• **Task details**
Transcribe the material word for word, from the line containing "pose: elev=243.9 azim=69.8" down to the end of the material, including that first line and the final line.

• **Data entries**
>>

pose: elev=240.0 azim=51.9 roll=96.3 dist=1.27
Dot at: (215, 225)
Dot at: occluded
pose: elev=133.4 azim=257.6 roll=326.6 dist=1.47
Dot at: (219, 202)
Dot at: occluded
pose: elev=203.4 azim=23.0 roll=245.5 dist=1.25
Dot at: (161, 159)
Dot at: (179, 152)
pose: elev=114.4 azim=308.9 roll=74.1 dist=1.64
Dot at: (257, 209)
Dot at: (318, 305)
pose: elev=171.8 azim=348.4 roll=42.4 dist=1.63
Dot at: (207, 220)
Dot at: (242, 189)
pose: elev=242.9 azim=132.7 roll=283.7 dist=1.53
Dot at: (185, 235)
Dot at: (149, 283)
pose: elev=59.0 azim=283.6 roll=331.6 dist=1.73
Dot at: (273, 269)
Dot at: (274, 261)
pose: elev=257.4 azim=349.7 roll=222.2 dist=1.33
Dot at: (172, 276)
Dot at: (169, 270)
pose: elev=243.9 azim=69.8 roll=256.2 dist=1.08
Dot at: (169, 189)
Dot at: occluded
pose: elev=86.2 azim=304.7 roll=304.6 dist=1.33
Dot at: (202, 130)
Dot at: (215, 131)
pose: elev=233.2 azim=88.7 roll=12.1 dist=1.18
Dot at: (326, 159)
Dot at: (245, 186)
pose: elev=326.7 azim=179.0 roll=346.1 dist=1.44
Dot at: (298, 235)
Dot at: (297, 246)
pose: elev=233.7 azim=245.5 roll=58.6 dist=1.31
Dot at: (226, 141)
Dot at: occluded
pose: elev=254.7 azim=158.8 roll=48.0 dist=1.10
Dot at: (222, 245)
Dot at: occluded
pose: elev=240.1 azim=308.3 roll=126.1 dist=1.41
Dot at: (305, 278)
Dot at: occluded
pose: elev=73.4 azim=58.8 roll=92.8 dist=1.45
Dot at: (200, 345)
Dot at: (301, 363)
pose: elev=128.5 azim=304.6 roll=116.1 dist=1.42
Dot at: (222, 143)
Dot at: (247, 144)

<<

• **Worked solution**
pose: elev=243.9 azim=69.8 roll=256.2 dist=1.08
Dot at: (169, 189)
Dot at: occluded
pose: elev=86.2 azim=304.7 roll=304.6 dist=1.33
Dot at: (202, 130)
Dot at: (215, 131)
pose: elev=233.2 azim=88.7 roll=12.1 dist=1.18
Dot at: (326, 159)
Dot at: (245, 186)
pose: elev=326.7 azim=179.0 roll=346.1 dist=1.44
Dot at: (298, 235)
Dot at: (297, 246)
pose: elev=233.7 azim=245.5 roll=58.6 dist=1.31
Dot at: (226, 141)
Dot at: occluded
pose: elev=254.7 azim=158.8 roll=48.0 dist=1.10
Dot at: (222, 245)
Dot at: occluded
pose: elev=240.1 azim=308.3 roll=126.1 dist=1.41
Dot at: (305, 278)
Dot at: occluded
pose: elev=73.4 azim=58.8 roll=92.8 dist=1.45
Dot at: (200, 345)
Dot at: (301, 363)
pose: elev=128.5 azim=304.6 roll=116.1 dist=1.42
Dot at: (222, 143)
Dot at: (247, 144)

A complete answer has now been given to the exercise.